I don't know where the timeout is happening, but each mapper and each
reducer writes all its clusters out at the end of its run. With a large
number of clusters, and with the non-sparse center and radius vectors
that tend to accumulate, this could take a while...
On 3/8/13 9:46 AM, Colum Foley wrote:
Hi All,
When I run KMeans clustering on a cluster, i notice that when I have
"large" values for k (i.e approx >1000) I get loads of hadoop write
errors:
INFO hdfs.DFSClient: Exception in createBlockOutputStream
java.net.SocketTimeoutException: 69000 millis timeout while waiting
for channel to be ready for read. ch : java.nio.channels.SocketChannel
This continues indefinitely and lots of part-0xxxxx files are produced
of sizes of around 30kbs.
If I reduce the value for k it runs fine. Furthermore If I run it in
local mode with high values of k it runs fine.

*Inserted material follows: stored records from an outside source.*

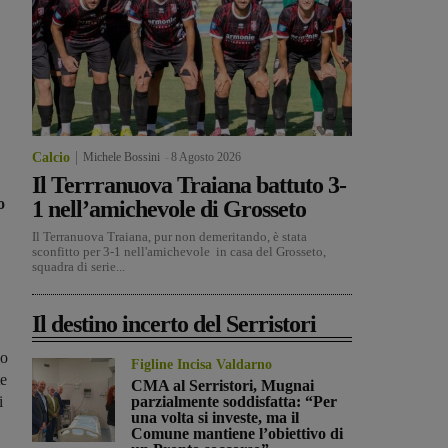
Calcio
Michele Bossini
-
8 Agosto 2026
Il Terrranuova Traiana battuto 3-
o
1 nell’amichevole di Grosseto
Il Terranuova Traiana, pur non demeritando, è stata
sconfitto per 3-1 nell'amichevole in casa del Grosseto,
squadra di serie...
Il destino incerto del Serristori
mo
Figline Incisa Valdarno
te
CMA al Serristori, Mugnai
i
parzialmente soddisfatta: “Per
una volta si investe, ma il
Comune mantiene l’obiettivo di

The command I am using is as follows:
mahout kmeans -i FeatureVectorsMahoutFormat -o ClusterResults
--clusters tmp -dm
org.apache.mahout.common.distance.SquaredEuclideanDistanceMeasure -cd
1.0 -x 20 -cl -k 10000
I am running mahout 0.7.
Are there some performance parameters I need to tune for mahout when
dealing with large volumes of data?
Thanks,
Colum